Among the claimants for spirituality, there are very few who sincerely believe in their own claim and then take their stand by it. Most of them are self-deceived. Such persons deceive themselves before they start deceiving others. But even if they are thoroughly self-deceived, they can wriggle their way out from the tentacles of spiritual jingoism as soon as they discover that they had overestimated their own spiritual achievements. There is a faint ray of hope for their coming around to the Truth because they are not consciously dishonest. On the other hand, conscious and deliberate impostors in the field of spirituality are at once the most confirmed culprits and the most piteous victims. They get stuck deeper and deeper in the quagmire of their own creation until everyone, including themselves, loses all hope of their redemption.

It is of no use to attribute motives to the conscious impostor or fraudulent claimant of spirituality. The inner spiritual path is narrow and difficult. Even sincere seekers can become enticed by the allurements of spiritual jingoism before they become aware that they have fallen. But they may have the advantage of a timely beacon light flashed forth by some Perfect Master. The line dividing the true from the false on the steep path to Truth is so narrow that it has almost no dimensions.
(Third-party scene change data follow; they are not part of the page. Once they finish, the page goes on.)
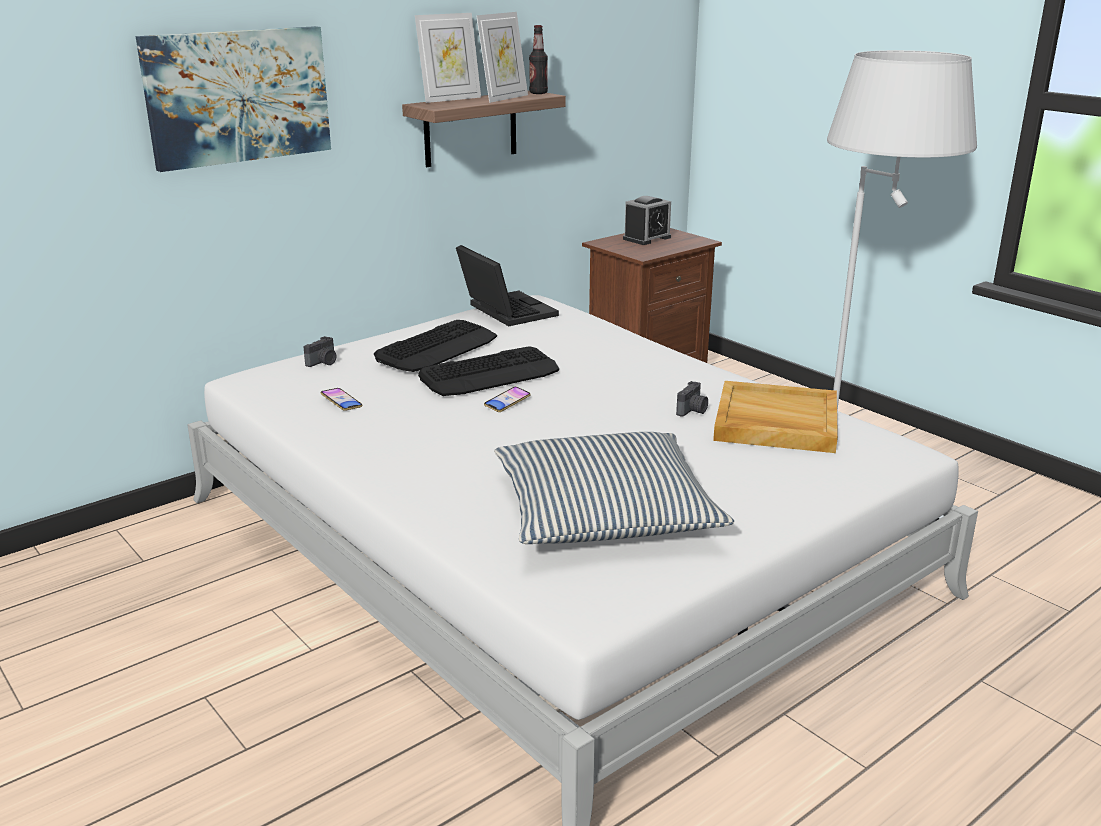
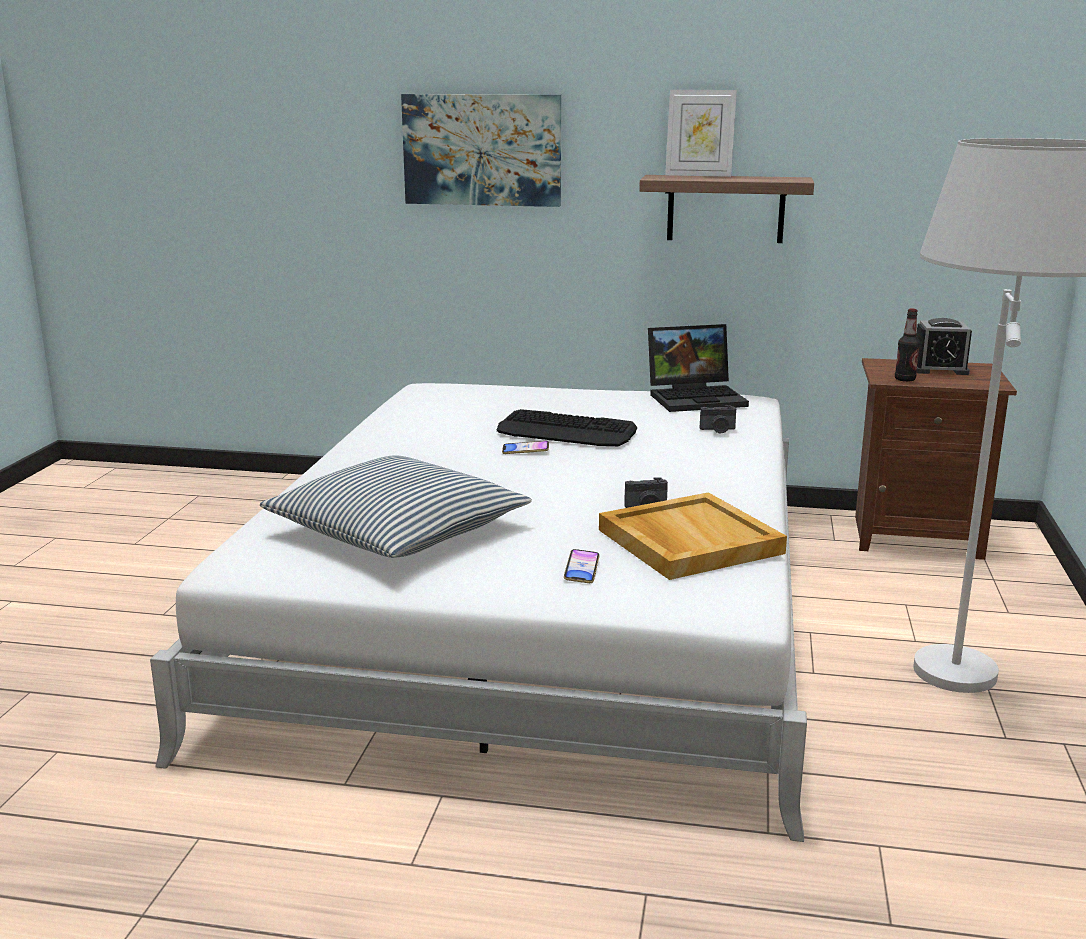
camera: 50 degrees right, 5 degrees down
(323, 362) = (492, 392): camera -> camera (718, 430)
(341, 402) = (438, 416): phone -> phone (581, 570)
(437, 348) = (577, 405): keyboard -> none
(503, 98) = (745, 178): picture frame -> none
(504, 311) = (697, 398): laptop -> laptop turned 60 degrees clockwise
(538, 93) = (799, 179): bottle -> bottle (905, 379)

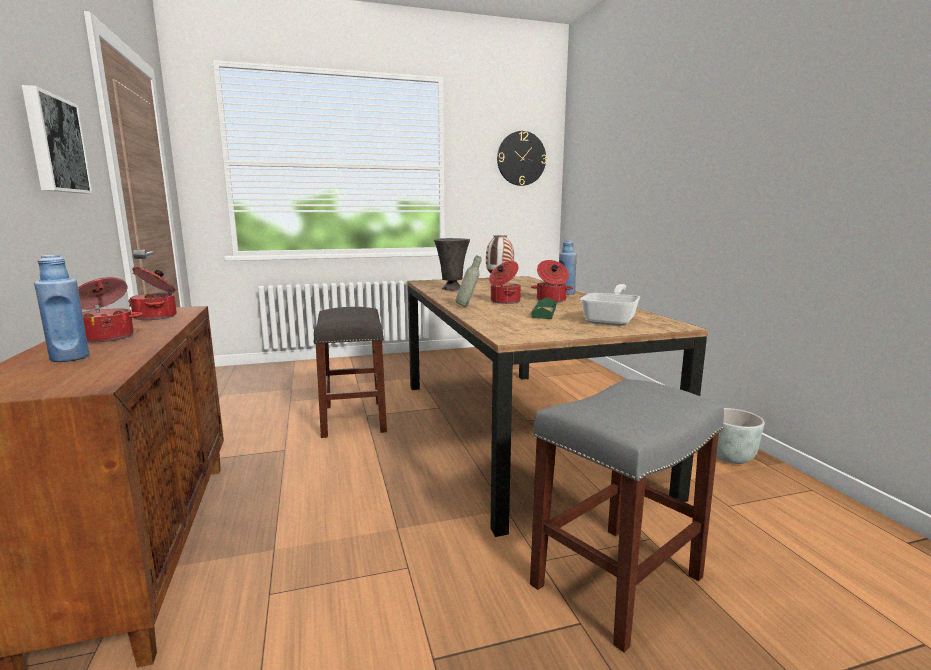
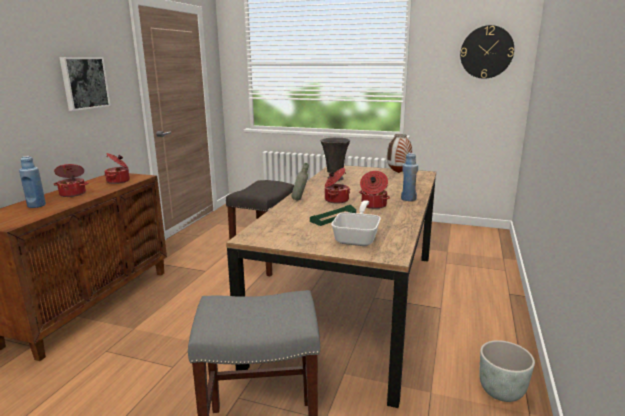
camera: 35 degrees right, 5 degrees up
(611, 320) = (358, 237): frying pan -> frying pan turned 45 degrees counterclockwise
Let us put the most charitable construction upon spiritual jingoism. It can entice even sincere souls who fail to be constantly alert on the Path. The process of realization appears to be a process of becoming what one apparently is not. It seems like a movement from where you are to where you are not. To give conscious direction to this process it is necessary not only to have a perception of the goal, but also to dramatize our transport to it in imagination. For example, a person who wished to go to London makes preparations after visualizing all the vicissitudes of the journey. To this inevitable process we must add the consideration that the realistic position where he is actually stationed is itself a creation of his imagination. It is very natural for a person to take imagination for reality and to believe that he has realized in his search what he has only imagined.